- 1 Post By Psikokinesis
What is this?
It's from Israel. Who can give me more details? the year, the value.. i mean it's sheqel or agorot or what?
Collector of IL/RU/US/DE
This is "I adopted a warrior/soldier" token from the Independence day of 19*1. This is not a coin, it is given as a souvenir to people who contribute to IDF (Israeli army). Low quality photo, can't see the year and writings clearly.
Close to 0 value, unless someone collects these and needs this particular token.
Thanks a lot, and sorry for the quality. In this 2 photos you can see the writings better. The value is not important, just the informations you can give me about the token from the new photos. Thanks again.
Collector of IL/RU/US/DE
The writing on the side with a soldiers head says "Courage (of the heart) is worthy of all the heart". It sounds better in Hebrew.
The other side says "Independence day of 2001" on top and in the center "I adopted a warrior". Middle letter looks bigger and different because its also the first letter in the word "army", so it is a very recognized symbol of everything IDF-related, something like the "US Army" stamp on all US army equipment.
Last edited by Taxidermist; 09-06-2012 at 07:17 PM.
Maybe this pic will help. It's made of brass, 200,000 tokens were minted in Bucharest for the Israel Government Coins and Medals Corporation, who marketed the token in its stores, and who were contracted by the "Adopt a Combat Soldier" campaign to mint the medal. In Israel this token-sized medal (28.5 mm, 5 gr), in its original blue cardboard holder, is sold at approx. NIS 10 (just over USD 2.50) by coin dealers and traded for slightly less between collectors.

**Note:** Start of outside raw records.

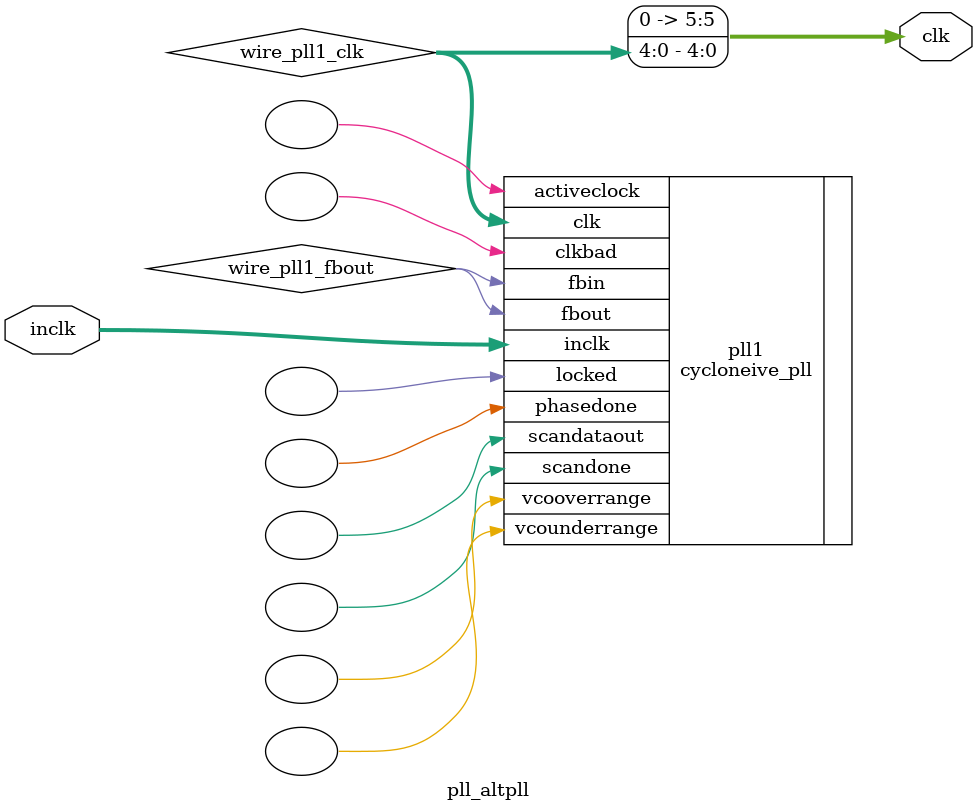
<source format=v>






//synthesis_resources = cycloneive_pll 1 
//synopsys translate_off
`timescale 1 ps / 1 ps
//synopsys translate_on
module  pll_altpll
	( 
	clk,
	inclk) /* synthesis synthesis_clearbox=1 */;
	output   [5:0]  clk;
	input   [1:0]  inclk;
`ifndef ALTERA_RESERVED_QIS
// synopsys translate_off
`endif
	tri0   [1:0]  inclk;
`ifndef ALTERA_RESERVED_QIS
// synopsys translate_on
`endif

	wire  [4:0]   wire_pll1_clk;
	wire  wire_pll1_fbout;

	cycloneive_pll   pll1
	( 
	.activeclock(),
	.clk(wire_pll1_clk),
	.clkbad(),
	.fbin(wire_pll1_fbout),
	.fbout(wire_pll1_fbout),
	.inclk(inclk),
	.locked(),
	.phasedone(),
	.scandataout(),
	.scandone(),
	.vcooverrange(),
	.vcounderrange()
	`ifndef FORMAL_VERIFICATION
	// synopsys translate_off
	`endif
	,
	.areset(1'b0),
	.clkswitch(1'b0),
	.configupdate(1'b0),
	.pfdena(1'b1),
	.phasecounterselect({3{1'b0}}),
	.phasestep(1'b0),
	.phaseupdown(1'b0),
	.scanclk(1'b0),
	.scanclkena(1'b1),
	.scandata(1'b0)
	`ifndef FORMAL_VERIFICATION
	// synopsys translate_on
	`endif
	);
	defparam
		pll1.clk0_divide_by = 5,
		pll1.clk0_duty_cycle = 50,
		pll1.clk0_multiply_by = 2,
		pll1.clk0_phase_shift = "0",
		pll1.compensate_clock = "clk0",
		pll1.inclk0_input_frequency = 20000,
		pll1.operation_mode = "normal",
		pll1.lpm_type = "cycloneive_pll";
	assign
		clk = {1'b0, wire_pll1_clk[4:0]};
endmodule //pll_altpll
//VALID FILE

</source>
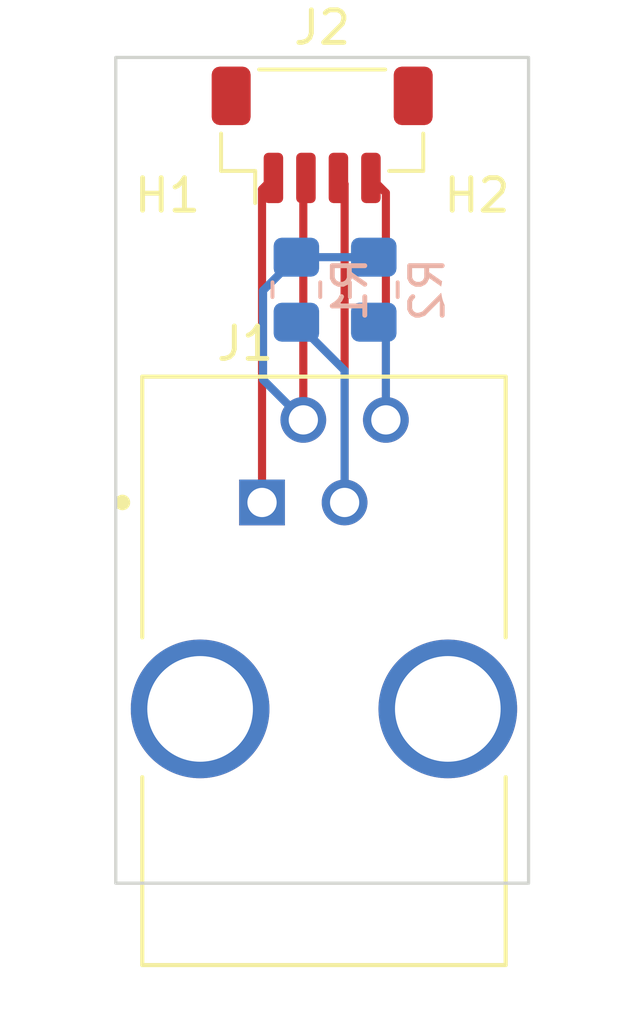
<source format=kicad_pcb>
(kicad_pcb (version 20221018) (generator pcbnew)

  (general
    (thickness 1.6)
  )

  (paper "A4")
  (layers
    (0 "F.Cu" signal)
    (31 "B.Cu" signal)
    (32 "B.Adhes" user "B.Adhesive")
    (33 "F.Adhes" user "F.Adhesive")
    (34 "B.Paste" user)
    (35 "F.Paste" user)
    (36 "B.SilkS" user "B.Silkscreen")
    (37 "F.SilkS" user "F.Silkscreen")
    (38 "B.Mask" user)
    (39 "F.Mask" user)
    (40 "Dwgs.User" user "User.Drawings")
    (41 "Cmts.User" user "User.Comments")
    (42 "Eco1.User" user "User.Eco1")
    (43 "Eco2.User" user "User.Eco2")
    (44 "Edge.Cuts" user)
    (45 "Margin" user)
    (46 "B.CrtYd" user "B.Courtyard")
    (47 "F.CrtYd" user "F.Courtyard")
    (48 "B.Fab" user)
    (49 "F.Fab" user)
    (50 "User.1" user)
    (51 "User.2" user)
    (52 "User.3" user)
    (53 "User.4" user)
    (54 "User.5" user)
    (55 "User.6" user)
    (56 "User.7" user)
    (57 "User.8" user)
    (58 "User.9" user)
  )

  (setup
    (pad_to_mask_clearance 0)
    (pcbplotparams
      (layerselection 0x00010fc_ffffffff)
      (plot_on_all_layers_selection 0x0000000_00000000)
      (disableapertmacros false)
      (usegerberextensions false)
      (usegerberattributes true)
      (usegerberadvancedattributes true)
      (creategerberjobfile true)
      (dashed_line_dash_ratio 12.000000)
      (dashed_line_gap_ratio 3.000000)
      (svgprecision 4)
      (plotframeref false)
      (viasonmask false)
      (mode 1)
      (useauxorigin false)
      (hpglpennumber 1)
      (hpglpenspeed 20)
      (hpglpendiameter 15.000000)
      (dxfpolygonmode true)
      (dxfimperialunits true)
      (dxfusepcbnewfont true)
      (psnegative false)
      (psa4output false)
      (plotreference true)
      (plotvalue true)
      (plotinvisibletext false)
      (sketchpadsonfab false)
      (subtractmaskfromsilk false)
      (outputformat 1)
      (mirror false)
      (drillshape 1)
      (scaleselection 1)
      (outputdirectory "")
    )
  )

  (net 0 "")
  (net 1 "Net-(J2-Pin_4)")
  (net 2 "Net-(J2-Pin_3)")
  (net 3 "unconnected-(J2-MountPin-PadMP)")
  (net 4 "GND")
  (net 5 "+5V")

  (footprint "MountingHole:MountingHole_2.2mm_M2_ISO14580" (layer "F.Cu") (at 158.75 75.40625))

  (footprint "MountingHole:MountingHole_2.2mm_M2_ISO14580" (layer "F.Cu") (at 149.225 75.40625))

  (footprint "Connector_JST:JST_SH_BM04B-SRSS-TB_1x04-1MP_P1.00mm_Vertical" (layer "F.Cu") (at 153.9875 70.64375))

  (footprint "JohnDeereLibrary:MOLEX_0955012401" (layer "F.Cu") (at 154.0425 88.30125))

  (footprint "Resistor_SMD:R_0805_2012Metric_Pad1.20x1.40mm_HandSolder" (layer "B.Cu") (at 155.575 75.40625 90))

  (footprint "Resistor_SMD:R_0805_2012Metric_Pad1.20x1.40mm_HandSolder" (layer "B.Cu") (at 153.19375 75.40625 90))

  (gr_rect (start 147.6375 68.2625) (end 160.3375 93.6625)
    (stroke (width 0.1) (type default)) (fill none) (layer "Edge.Cuts") (tstamp 6d26d107-ca8d-4bfe-a97f-f42804caa7c3))

  (segment (start 155.4875 71.96875) (end 155.9475 72.42875) (width 0.25) (layer "F.Cu") (net 1) (tstamp a30da611-1bb8-4ee6-9972-4a7ae6642834))
  (segment (start 155.9475 72.42875) (end 155.9475 79.41125) (width 0.25) (layer "F.Cu") (net 1) (tstamp bc5ec8bf-759b-40e5-86cd-1e63ef744dec))
  (segment (start 155.9475 76.77875) (end 155.9475 79.41125) (width 0.25) (layer "B.Cu") (net 1) (tstamp 20fe8321-526d-4016-b43d-cd27d4c77553))
  (segment (start 155.575 76.40625) (end 155.9475 76.77875) (width 0.25) (layer "B.Cu") (net 1) (tstamp 6e1aad38-bb1a-4954-ac0a-fd1a3cba13e6))
  (segment (start 154.6775 72.15875) (end 154.6775 81.95125) (width 0.25) (layer "F.Cu") (net 2) (tstamp 8a52cfd1-fe36-4bc7-85c4-458c5ae6f91c))
  (segment (start 154.4875 71.96875) (end 154.6775 72.15875) (width 0.25) (layer "F.Cu") (net 2) (tstamp befbaf04-52fa-4707-b3ed-9ca4bebb5d3f))
  (segment (start 153.19375 76.40625) (end 154.6775 77.89) (width 0.25) (layer "B.Cu") (net 2) (tstamp 890b9b9c-1302-4249-9d43-0a4979eb8dc8))
  (segment (start 154.6775 77.89) (end 154.6775 81.95125) (width 0.25) (layer "B.Cu") (net 2) (tstamp df17409b-de31-41ca-9017-47f191afb274))
  (segment (start 154.6775 81.95125) (end 154.492274 81.95125) (width 0.25) (layer "B.Cu") (net 2) (tstamp e5948425-ffff-44b4-a096-b7eedafc9363))
  (segment (start 152.4875 71.96875) (end 152.1375 72.31875) (width 0.25) (layer "F.Cu") (net 4) (tstamp 022ec77c-3652-41c4-95f7-e3a79a0e2cc6))
  (segment (start 152.1375 72.31875) (end 152.1375 81.95125) (width 0.25) (layer "F.Cu") (net 4) (tstamp f0957c76-d655-4905-96c6-30fe467e925d))
  (segment (start 153.4875 71.96875) (end 153.4875 72.525) (width 0.25) (layer "F.Cu") (net 5) (tstamp 98d93931-258a-4b62-9081-7f95e87a4a02))
  (segment (start 153.4075 72.605) (end 153.4075 79.41125) (width 0.25) (layer "F.Cu") (net 5) (tstamp c1525b17-1f97-4f9b-ab72-1adaa11b994b))
  (segment (start 153.4875 72.525) (end 153.4075 72.605) (width 0.25) (layer "F.Cu") (net 5) (tstamp cf3c45de-e328-45a2-8794-4edbc08bbcf9))
  (segment (start 152.16875 78.1725) (end 152.16875 75.43125) (width 0.25) (layer "B.Cu") (net 5) (tstamp 0771b396-c22b-4dc3-af77-2b6753925163))
  (segment (start 153.4075 79.41125) (end 152.16875 78.1725) (width 0.25) (layer "B.Cu") (net 5) (tstamp 5270d59d-8112-4bd9-b643-21bda528b02e))
  (segment (start 153.19375 74.40625) (end 155.575 74.40625) (width 0.25) (layer "B.Cu") (net 5) (tstamp 6cdfc1cf-79dd-4f26-98d8-24f51989e671))
  (segment (start 152.16875 75.43125) (end 153.19375 74.40625) (width 0.25) (layer "B.Cu") (net 5) (tstamp c4354e2c-0a32-4c4c-92d2-039bf25c9f74))

)

</source>
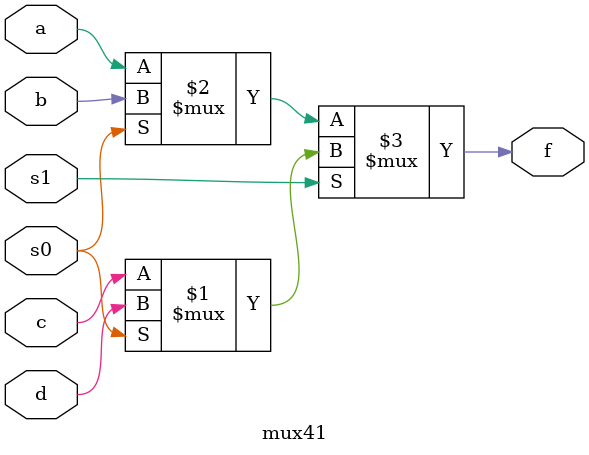
<source format=v>
module mux41(
input a,b,c,d,s0,s1,
output f);
assign f = s1?(s0?d:c):(s0?b:a);
endmodule

</source>
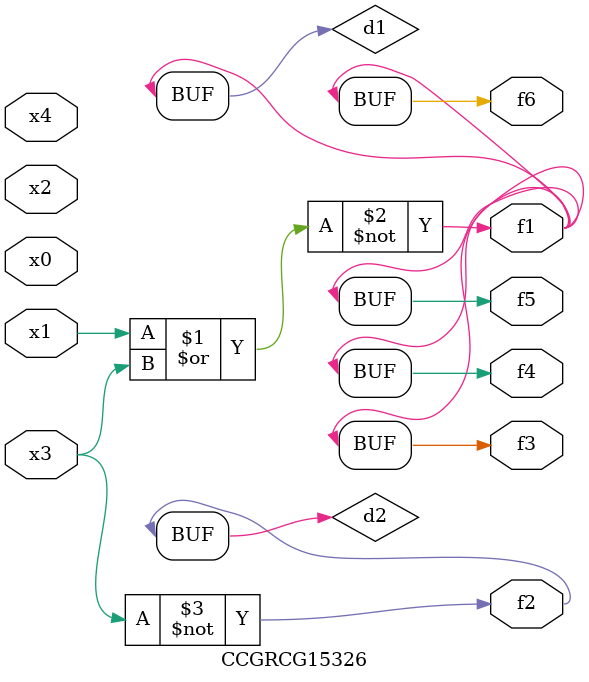
<source format=v>
module CCGRCG15326(
	input x0, x1, x2, x3, x4,
	output f1, f2, f3, f4, f5, f6
);

	wire d1, d2;

	nor (d1, x1, x3);
	not (d2, x3);
	assign f1 = d1;
	assign f2 = d2;
	assign f3 = d1;
	assign f4 = d1;
	assign f5 = d1;
	assign f6 = d1;
endmodule

</source>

Last edited by Pinchas BZ; 11-23-2012 at 06:01 PM.
Reason: additional info
The "Adopt a Combat Soldier" (Ametz Lochem) fund, established by the Soldiers Welfare Association, strives to allocate stipends to conscript soldiers after their discharge from active duty, enabling them to attend university or other institutes of further learning, thus making them better prepared for entry into civilian life. The fund relies on donations and sponsorships from individuals and institutions. This medal was sold to the public by the IGCMC and through large consumer outlets such as supermarket chains and chain stores.
The text on the medal's obverse reads: " I adopted a combat soldier" and on the top rim "Independence day 5761" (2001). The Hebrew letter Tzadi (tz) in the center text resembles the same letter prominently appearing on envelopes containing calls for active duty sent to reservists. That letter Tzadi is the first letter of the word "Tzav" (call-up). The two olive branches below are part of the IDF coat of arms.
The reverse shows a combat soldier in battle and camouflage fatigue, the two olive branches below being part of the camouflage. The text above reads, freely translated: "Courage deserves wholeheartedness".